Hello Domino: 06/24/10

Thursday, June 24, 2010

How failover and Load balancing works in Domino Cluster

How failover works
A cluster's ability to redirect requests from one server to another is called failover. When a user tries to access a database on a server that is unavailable or in heavy use, Domino directs the user to a replica of the database on another server in the cluster.

The Cluster Manager on each cluster server sends out probes to each of the other cluster servers to determine the availability of each server. The Cluster Manager also checks continually to see which replicas are available on each server. When a user tries to access a database that is not available, the user request is redirected to a replica of the database on a different server in the cluster. Although the user connects to a replica on a different server, failover is essentially transparent to the user.

Example
This example describes the process that Domino uses when it fails over. This cluster contains three servers. Server 1 is currently unavailable. The Cluster Managers on Server 2 and Server 3 are aware that Server 1 is unavailable.

Failover in a cluster

1. A Notes user attempts to open a database on Server 1.

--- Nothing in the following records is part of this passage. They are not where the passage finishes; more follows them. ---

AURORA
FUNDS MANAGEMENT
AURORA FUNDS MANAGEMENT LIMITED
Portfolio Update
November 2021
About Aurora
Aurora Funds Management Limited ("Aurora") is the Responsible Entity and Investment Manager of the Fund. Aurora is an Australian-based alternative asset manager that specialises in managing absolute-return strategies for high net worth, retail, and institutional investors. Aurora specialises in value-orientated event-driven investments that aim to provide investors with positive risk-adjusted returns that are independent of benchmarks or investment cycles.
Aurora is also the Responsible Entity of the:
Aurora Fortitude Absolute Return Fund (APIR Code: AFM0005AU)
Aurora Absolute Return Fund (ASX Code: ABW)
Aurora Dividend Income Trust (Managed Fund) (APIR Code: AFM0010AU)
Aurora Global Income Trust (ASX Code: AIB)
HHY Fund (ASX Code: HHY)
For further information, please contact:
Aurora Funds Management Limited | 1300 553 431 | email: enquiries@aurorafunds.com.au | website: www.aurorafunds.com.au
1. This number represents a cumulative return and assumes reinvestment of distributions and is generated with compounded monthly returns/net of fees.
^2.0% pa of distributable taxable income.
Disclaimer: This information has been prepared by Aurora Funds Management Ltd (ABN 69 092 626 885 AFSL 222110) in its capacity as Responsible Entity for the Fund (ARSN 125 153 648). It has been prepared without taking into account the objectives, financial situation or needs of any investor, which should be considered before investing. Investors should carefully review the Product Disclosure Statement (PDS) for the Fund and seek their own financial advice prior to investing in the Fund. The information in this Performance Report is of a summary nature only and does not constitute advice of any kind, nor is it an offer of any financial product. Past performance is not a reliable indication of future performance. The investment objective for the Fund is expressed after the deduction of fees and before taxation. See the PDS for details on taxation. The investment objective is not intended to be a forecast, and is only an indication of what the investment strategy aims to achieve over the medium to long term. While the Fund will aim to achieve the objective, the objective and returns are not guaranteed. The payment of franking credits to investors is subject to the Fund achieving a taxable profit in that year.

2. Notes realizes that Server 1 is not responding.

3. Instead of displaying a message that says the server is not responding, Notes looks in its cluster cache to see if this server is a member of a cluster and to find the names of the other servers in the cluster. (When a Notes client first accesses a server in a cluster, the names of all the servers in the cluster are added to the cluster cache on the client. This cache is updated every 15 minutes.)

4. Notes accesses the Cluster Manager on the next server listed in the cluster cache.

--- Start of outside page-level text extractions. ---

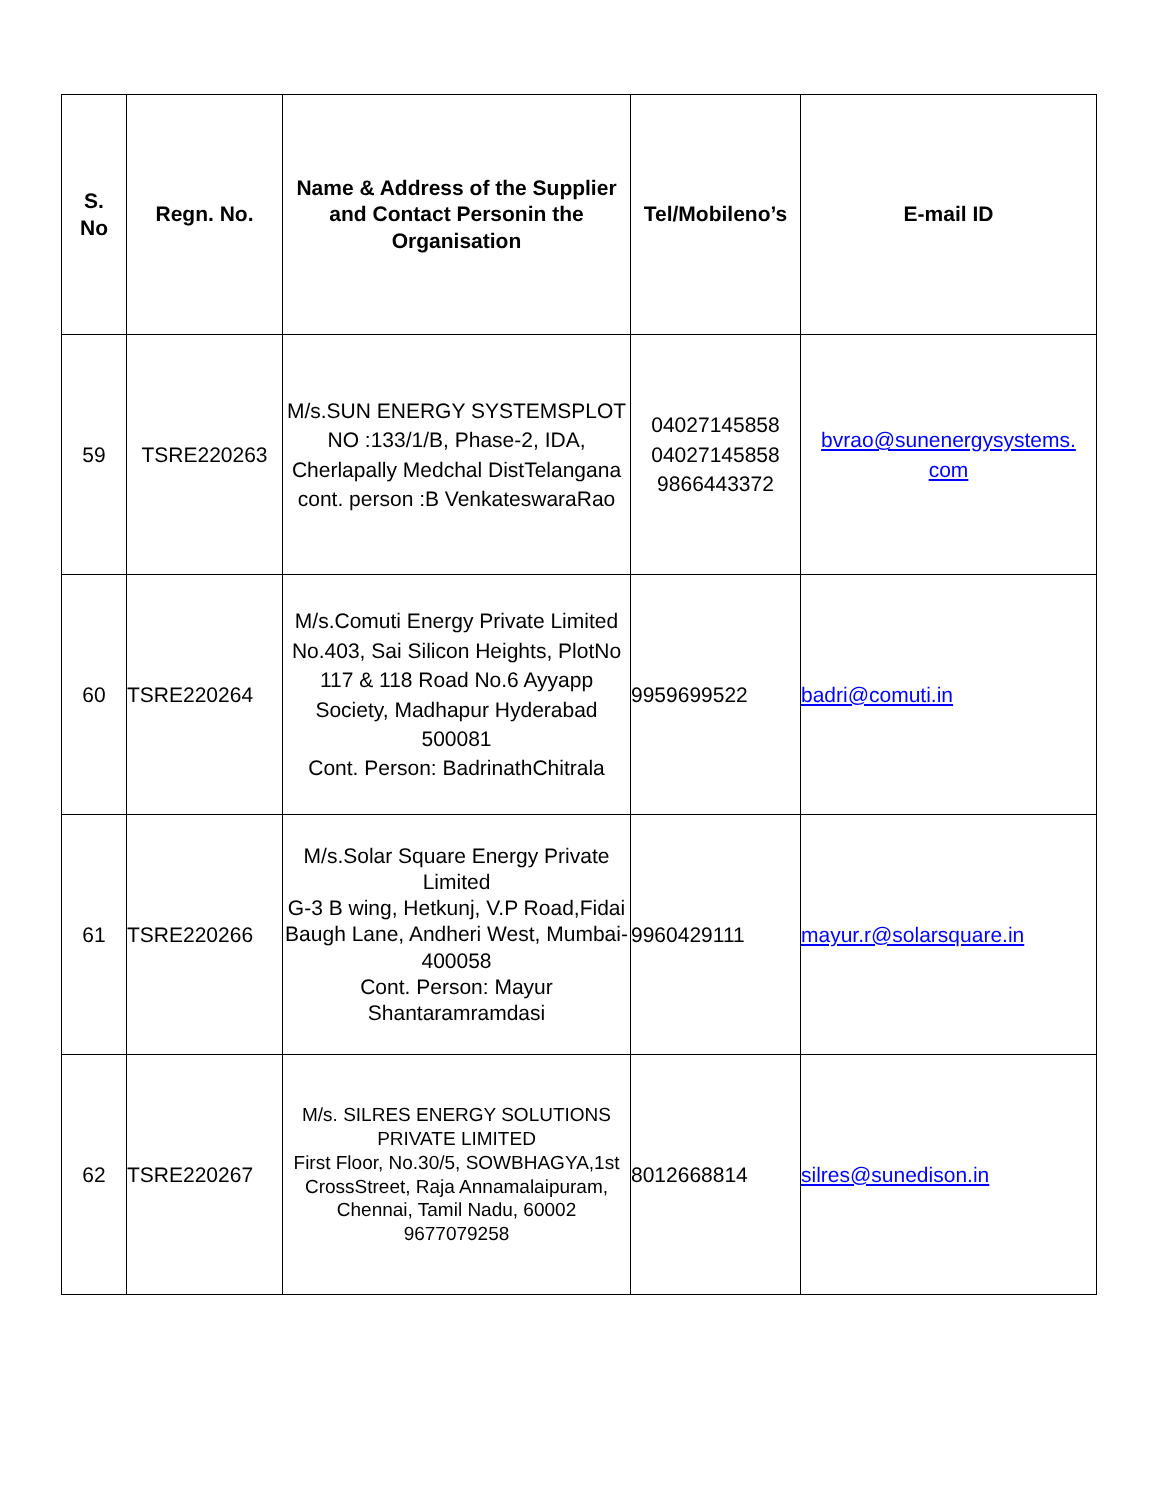| S. No | Regn. No. | Name & Address of the Supplier and Contact Personin the Organisation | Tel/Mobileno’s | E-mail ID |
| --- | --- | --- | --- | --- |
| 59 | TSRE220263 | M/s.SUN ENERGY SYSTEMSPLOT NO :133/1/B, Phase-2, IDA, Cherlapally Medchal DistTelangana cont. person :B VenkateswaraRao | 04027145858 04027145858 9866443372 | bvrao@sunenergysystems. com |
| 60 | TSRE220264 | M/s.Comuti Energy Private Limited No.403, Sai Silicon Heights, PlotNo 117 & 118 Road No.6 Ayyapp Society, Madhapur Hyderabad 500081 Cont. Person: BadrinathChitrala | 9959699522 | badri@comuti.in |
| 61 | TSRE220266 | M/s.Solar Square Energy Private Limited G-3 B wing, Hetkunj, V.P Road,Fidai Baugh Lane, Andheri West, Mumbai-400058 Cont. Person: Mayur Shantaramramdasi | 9960429111 | mayur.r@solarsquare.in |
| 62 | TSRE220267 | M/s. SILRES ENERGY SOLUTIONS PRIVATE LIMITED First Floor, No.30/5, SOWBHAGYA,1st CrossStreet, Raja Annamalaipuram, Chennai, Tamil Nadu, 60002 9677079258 | 8012668814 | silres@sunedison.in |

5. The Cluster Manager looks in the Cluster Database Directory to find which servers in the cluster contain a replica of the desired database.

6. The Cluster Manager looks in its server cluster cache to find the availability of each server that contains a replica. (The server cluster cache contains information about all the servers in the cluster. Cluster servers obtain this information when they send probes to the other cluster servers.)

7. The Cluster Manager creates a list of the servers in the cluster that contain a replica of the database, sorts the list in order of availability, and sends the list to Notes.

8. Notes opens the replica on the first server in the list (the most available server). If that server is no longer available, Notes opens the replica on the next server in the list. In this example, Server 2 was the most available server.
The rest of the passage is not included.